▶ [Exercise description]
Below this line are records; transcribe exactly the lines between the one holding "Figure 1. Annual" and the one holding "Fig. 1 Identification", inclusive, and omit the pictures.

▶ [Provided data]
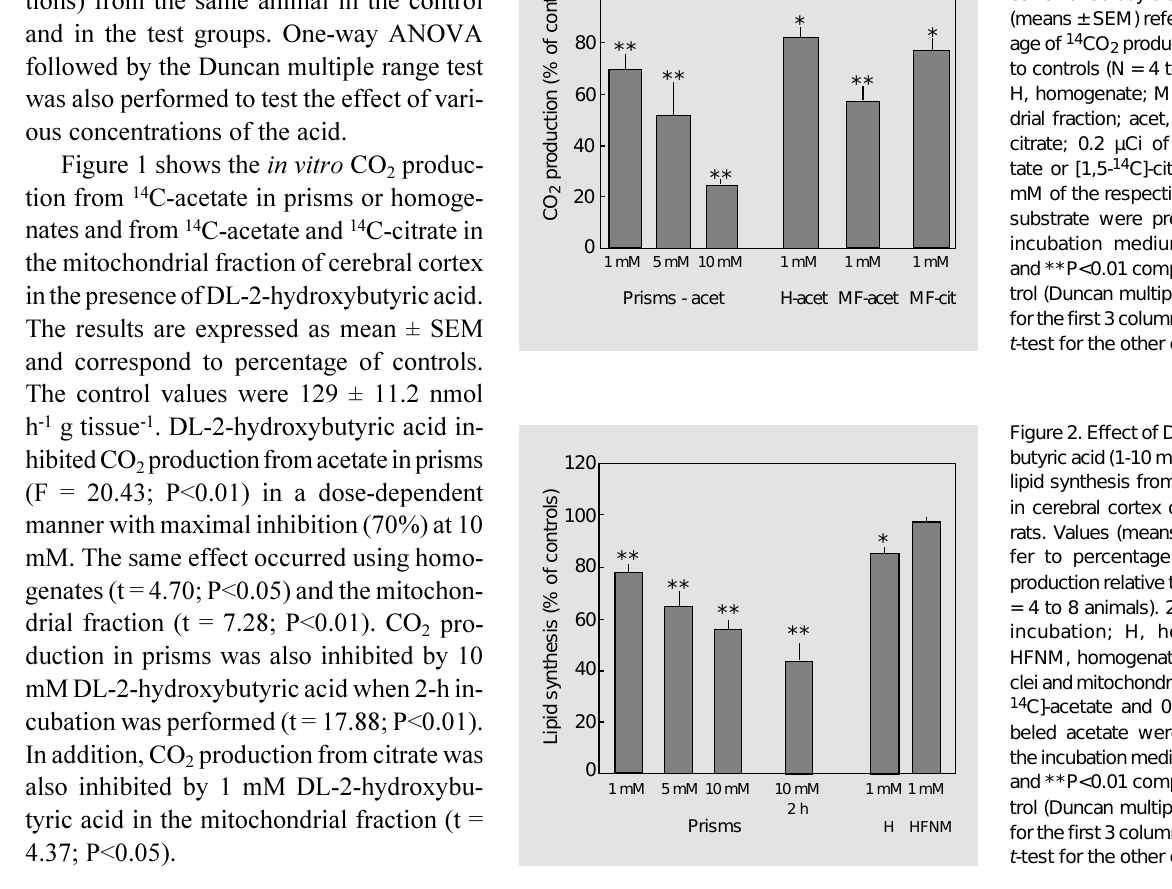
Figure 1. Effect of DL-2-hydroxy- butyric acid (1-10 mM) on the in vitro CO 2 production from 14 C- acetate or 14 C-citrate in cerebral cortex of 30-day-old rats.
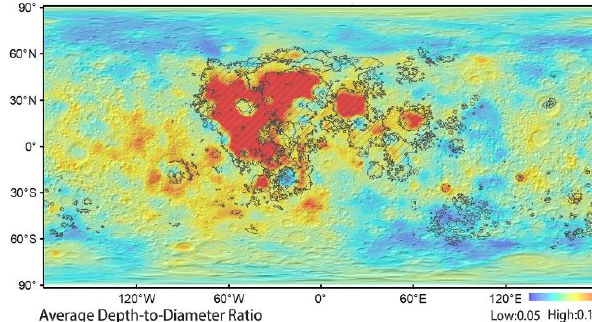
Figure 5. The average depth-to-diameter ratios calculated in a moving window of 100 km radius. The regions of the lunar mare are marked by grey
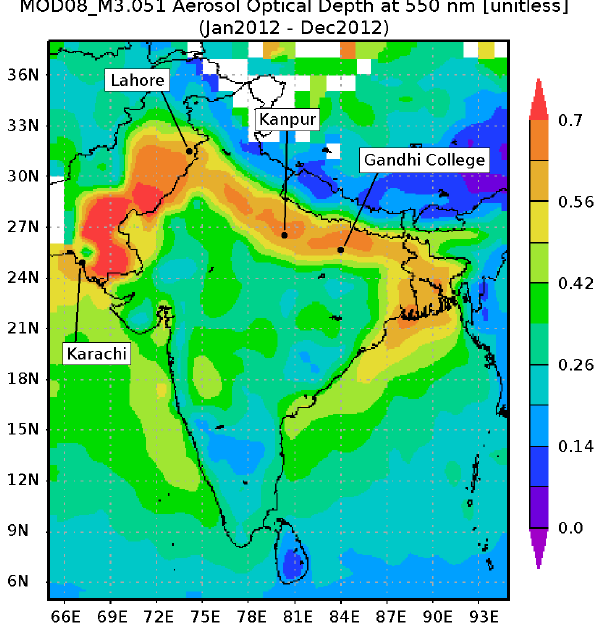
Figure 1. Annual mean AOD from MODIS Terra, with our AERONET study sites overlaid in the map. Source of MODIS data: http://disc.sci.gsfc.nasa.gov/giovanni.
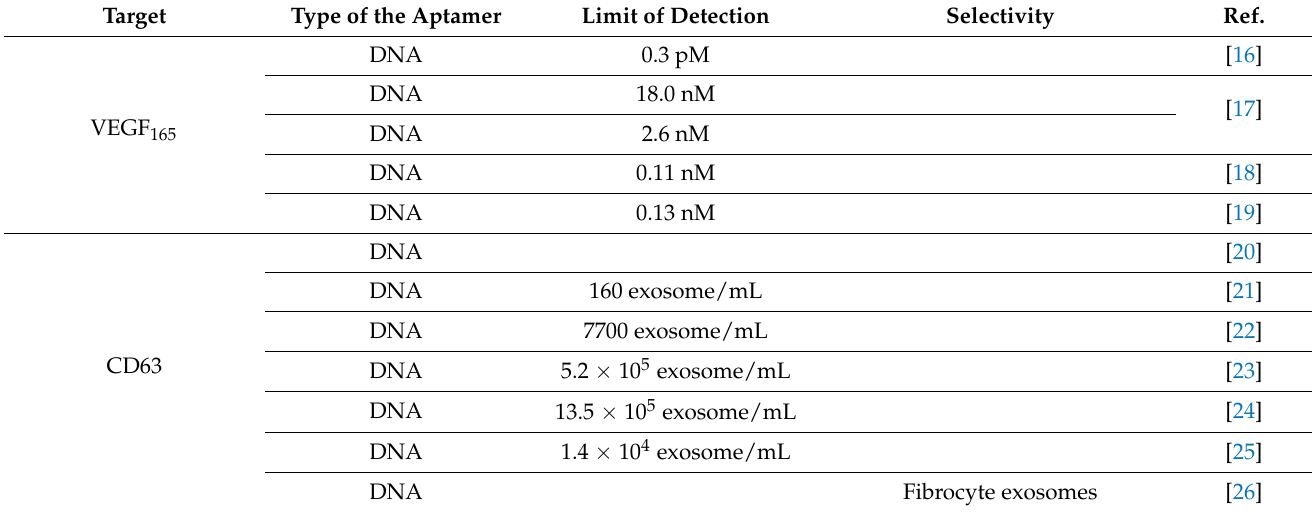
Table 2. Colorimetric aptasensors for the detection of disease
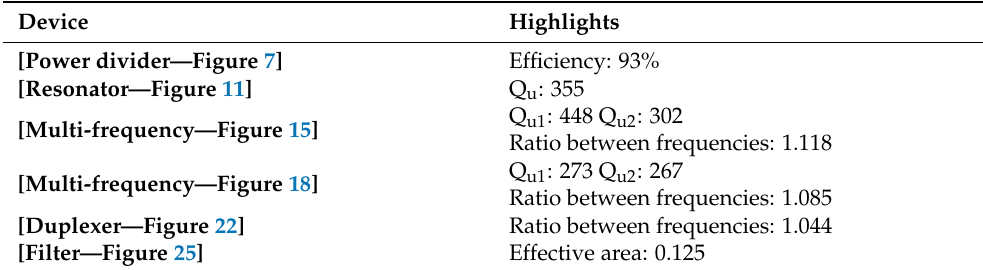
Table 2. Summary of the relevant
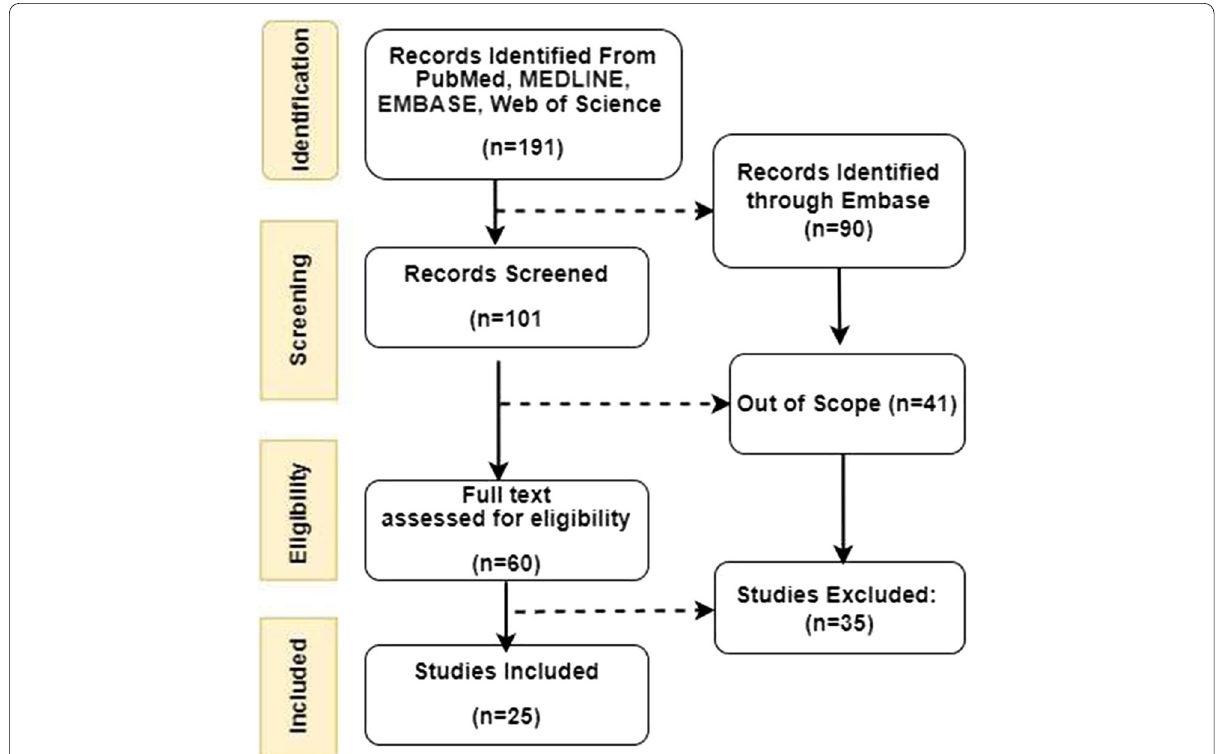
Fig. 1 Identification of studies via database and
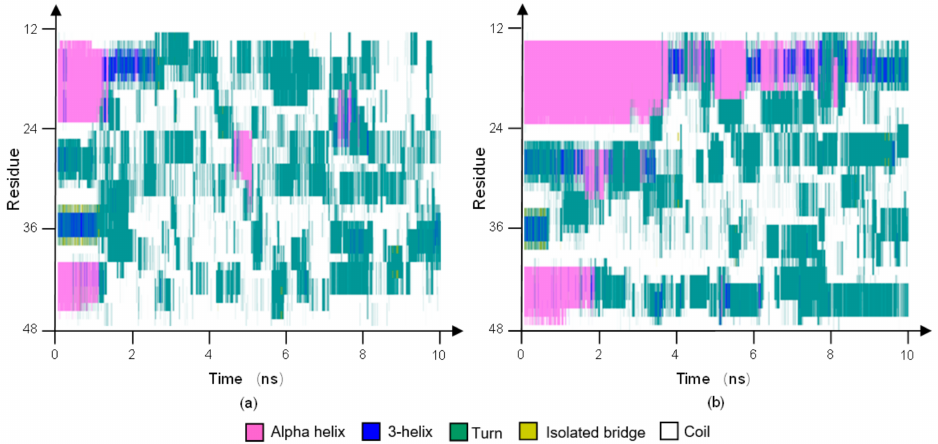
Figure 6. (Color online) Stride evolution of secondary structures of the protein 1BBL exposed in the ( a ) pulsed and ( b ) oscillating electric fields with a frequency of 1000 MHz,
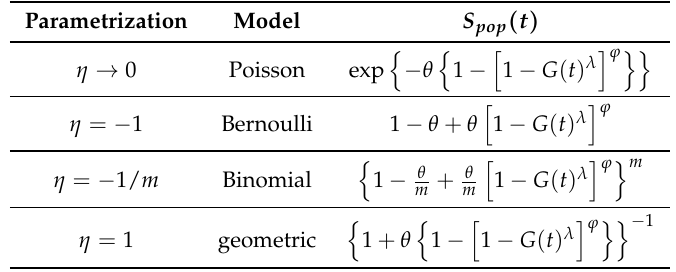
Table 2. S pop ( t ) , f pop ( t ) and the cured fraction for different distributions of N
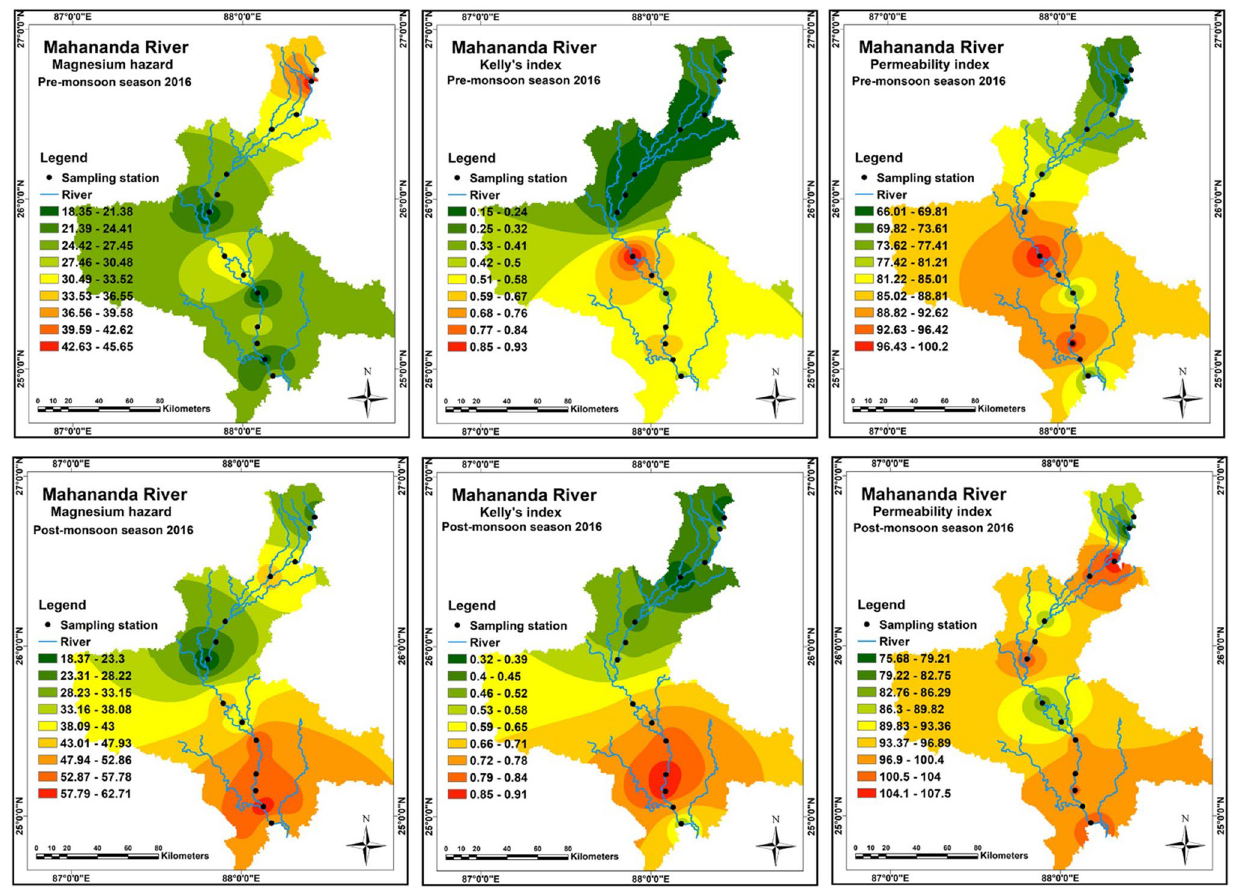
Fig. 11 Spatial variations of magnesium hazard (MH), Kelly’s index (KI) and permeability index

▶ [Task answer]
Figure 1. Annual mean AOD from MODIS Terra, with our AERONET study sites overlaid in the map. Source of MODIS data: http://disc.sci.gsfc.nasa.gov/giovanni.
Table 2. Colorimetric aptasensors for the detection of disease
Table 2. Summary of the relevant
Fig. 1 Identification of studies via database and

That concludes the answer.